### Texto de lectura
***

Y esta corte desteñida no ha actuado para precisar, por ejemplo, que las superpensiones —muchas de ellas obtenidas por medios nefandos— deben tener un límite o negarse, ni menos para solucionar la parsimonia infinita con que los tribunales superiores resuelven un derecho laboral conculcado en su momento. Derecho laboral que queda expósito —todo el tiempo del largo y contingente trámite— a decisiones legales de menor jerarquía que lo desconocen, castigando a quienes merecedores de remuneraciones apenas dignas por leyes vigentes en el momento en que se pensionan, las pierden en el diabólico camino de su reconocimiento.
Avalando restricciones normativas tales que las palabras que trae una ley estatutaria —de jerarquía superior a las normas que la modifican— pierden su semántica y el discurso su sintaxis, hasta terminar —vía interpretación— diciendo lo contrario de lo que significan con el objeto de desconocer derechos cubiertos por aquella. Con la infame disculpa de que se hacen como manifestación de los principios de solidaridad, universalidad y sostenibilidad financiera para garantizar la viabilidad futura del Sistema General de Pensiones. Como si precisamente estos recortes ominosos no fueran para alimentar los desmesurados sueldos y pensiones de la multitud de tecnócratas que han permitido y permiten fluir sin riesgo el capitalismo salvaje.
Solo nos gobierna pues el innombrable neoliberalismo, cuyos objetivos nos han quedado claros después de 50 largos años de depredación del trabajo y del medio ambiente, pero que hoy silenciosamente reina en todas las esferas públicas que —pese a los desastres materiales y morales que ha propiciado— doblan su cabeza para notificarles —desde la escasa democracia posible— a los ciudadanos, que esperaban que el sunami hipercapitalista no los arrasara, que ya no hay esperanza.
Al golpe a los pensionados de clase media-media se suman las amenazas de aplicarles el impuesto a su magro ingreso y el IVA a cuanto compren, que no será mucho, dizque para salvar un sistema económico injusto e irredimible desde el subdesarrollo. Y acuerdos entre EPS e IPS, sin que haya lugar para averiguar su legalidad, que han decidido fraccionar la entrega de remedios a sus pacientes para cobrárselos repetidas veces. Todo en el camino de disminuirle al débil sus ingresos por el trabajo y el descanso remunerado, para engrosar los de multitud de burócratas y consejeros que lo hacen posible y facilitar la acumulación creciente a emporios acomodados como los de la salud.

***

### Contenido de datos
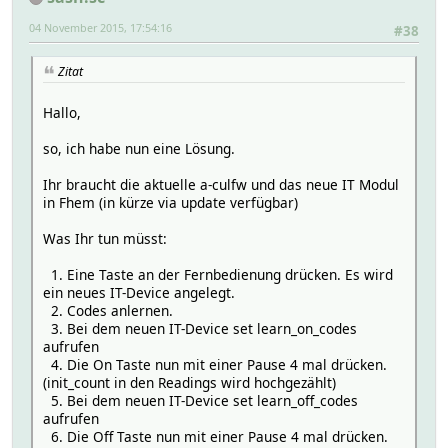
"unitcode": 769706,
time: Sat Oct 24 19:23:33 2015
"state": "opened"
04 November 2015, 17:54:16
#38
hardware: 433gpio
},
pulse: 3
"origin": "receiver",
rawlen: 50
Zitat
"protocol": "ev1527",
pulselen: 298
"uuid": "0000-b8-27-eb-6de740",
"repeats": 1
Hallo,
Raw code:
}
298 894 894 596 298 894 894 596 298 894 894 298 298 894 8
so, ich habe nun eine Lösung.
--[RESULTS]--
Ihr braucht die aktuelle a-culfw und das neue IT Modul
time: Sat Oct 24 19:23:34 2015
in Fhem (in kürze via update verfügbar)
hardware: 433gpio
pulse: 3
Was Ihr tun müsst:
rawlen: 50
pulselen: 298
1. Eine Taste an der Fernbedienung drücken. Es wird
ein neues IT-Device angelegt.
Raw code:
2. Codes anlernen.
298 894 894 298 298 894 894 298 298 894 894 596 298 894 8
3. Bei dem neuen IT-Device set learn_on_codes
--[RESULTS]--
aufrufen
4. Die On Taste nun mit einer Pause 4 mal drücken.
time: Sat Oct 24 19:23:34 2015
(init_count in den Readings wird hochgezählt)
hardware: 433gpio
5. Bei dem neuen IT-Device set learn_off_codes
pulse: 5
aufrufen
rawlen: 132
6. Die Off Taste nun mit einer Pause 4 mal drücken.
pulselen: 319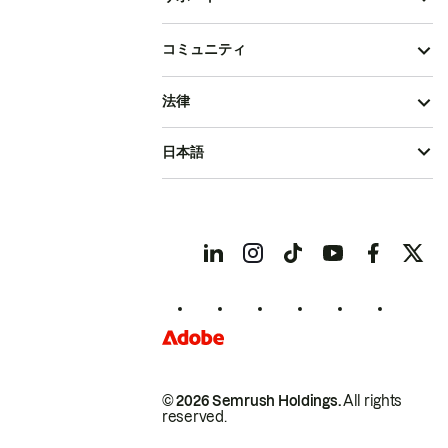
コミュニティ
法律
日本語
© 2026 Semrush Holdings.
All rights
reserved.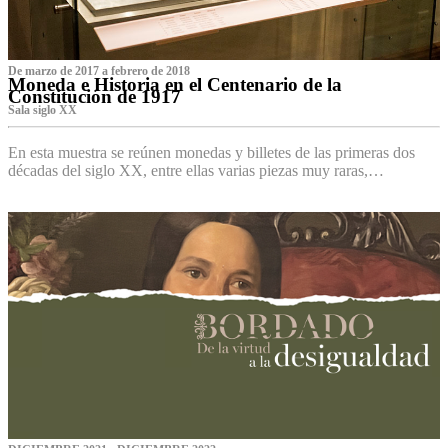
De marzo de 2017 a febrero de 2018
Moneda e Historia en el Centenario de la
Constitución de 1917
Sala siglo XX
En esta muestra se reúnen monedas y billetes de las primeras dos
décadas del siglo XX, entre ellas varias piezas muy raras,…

***

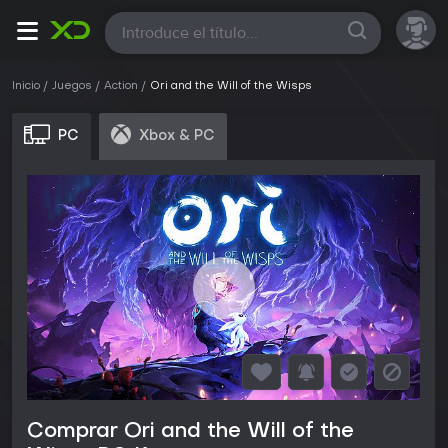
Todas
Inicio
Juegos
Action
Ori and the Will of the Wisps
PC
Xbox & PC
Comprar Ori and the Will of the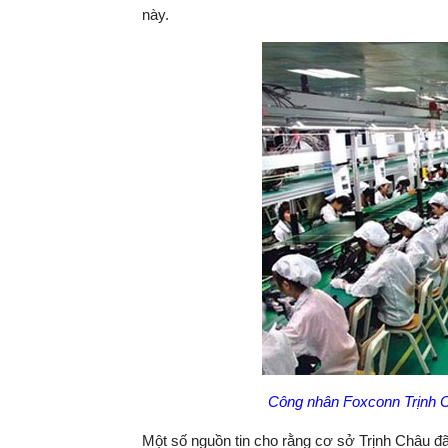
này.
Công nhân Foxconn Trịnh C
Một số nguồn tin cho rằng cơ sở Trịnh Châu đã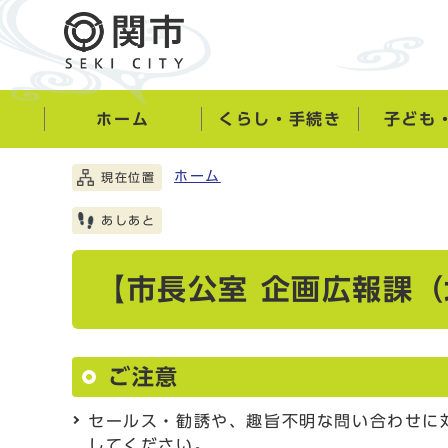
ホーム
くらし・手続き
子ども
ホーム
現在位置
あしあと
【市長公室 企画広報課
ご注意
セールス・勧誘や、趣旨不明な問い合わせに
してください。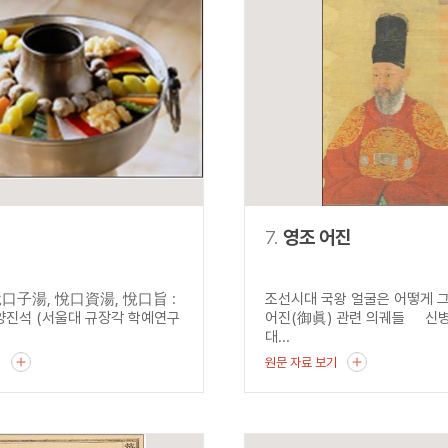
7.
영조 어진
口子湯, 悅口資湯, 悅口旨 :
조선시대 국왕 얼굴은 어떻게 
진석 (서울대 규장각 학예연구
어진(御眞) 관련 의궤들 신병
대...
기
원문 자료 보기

***

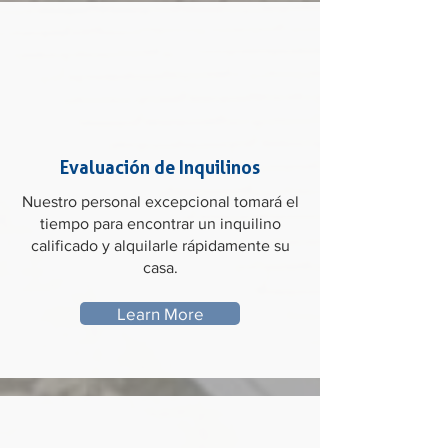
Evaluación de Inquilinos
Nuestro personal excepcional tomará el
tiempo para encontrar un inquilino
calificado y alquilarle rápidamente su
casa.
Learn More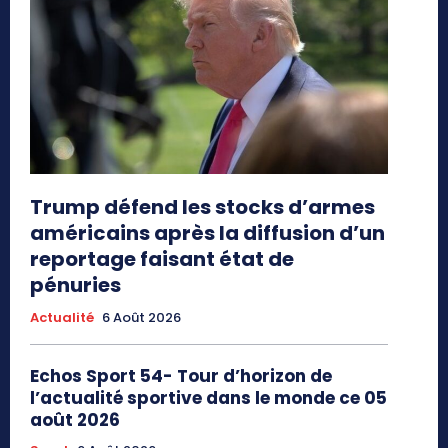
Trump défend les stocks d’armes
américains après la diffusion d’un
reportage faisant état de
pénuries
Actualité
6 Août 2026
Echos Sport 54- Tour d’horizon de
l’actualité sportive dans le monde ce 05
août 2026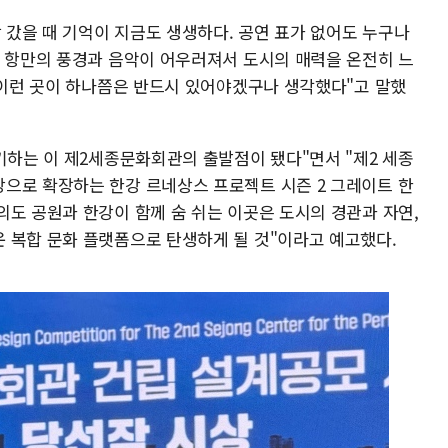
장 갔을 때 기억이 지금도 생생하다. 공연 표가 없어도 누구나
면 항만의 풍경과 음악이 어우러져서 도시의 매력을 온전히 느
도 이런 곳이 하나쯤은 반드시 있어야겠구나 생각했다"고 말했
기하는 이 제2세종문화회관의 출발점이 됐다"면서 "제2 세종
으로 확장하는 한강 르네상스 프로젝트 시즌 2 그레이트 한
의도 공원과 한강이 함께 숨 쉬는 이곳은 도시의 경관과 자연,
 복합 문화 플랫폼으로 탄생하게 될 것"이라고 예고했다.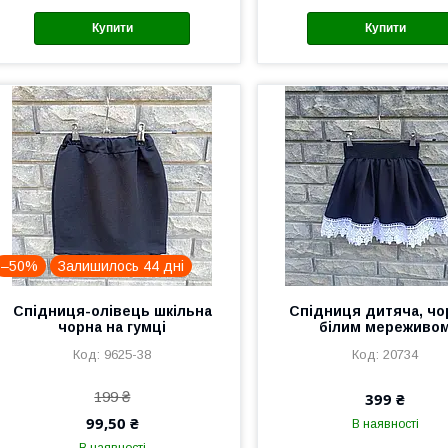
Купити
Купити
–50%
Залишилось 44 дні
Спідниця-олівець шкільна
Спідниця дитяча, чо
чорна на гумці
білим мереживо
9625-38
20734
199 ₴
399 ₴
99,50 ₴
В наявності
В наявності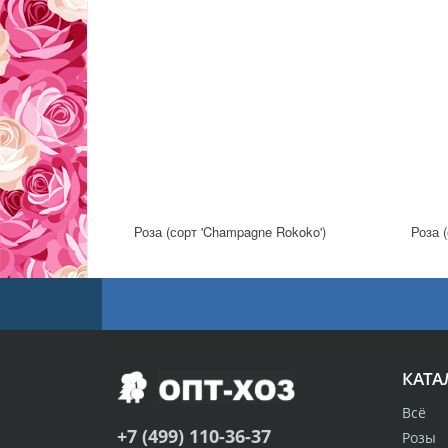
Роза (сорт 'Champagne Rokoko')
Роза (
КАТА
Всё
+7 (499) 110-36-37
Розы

***

### Tarea a realizar
Por favor, continúa el texto sobre las pensiones a partir de su última oración. Las filas no guardan relación con el texto sobre las pensiones.

### Respuesta al problema
Reformas tributarias para favorecer a los empresarios avivatos y rentistas de capital que se nutren de exenciones perpetuas y crecientes sin que jamás se haya tenido claro por qué las tienen y menos su importancia para el desarrollo de la economía de la que han extraído valor continuamente. Y aún más, a los que no pagan impuestos o se los roban, delito inmemorial al que todos los gobiernos han prometido poner fin, sin que hasta la fecha de hoy haya consecuencias importantes.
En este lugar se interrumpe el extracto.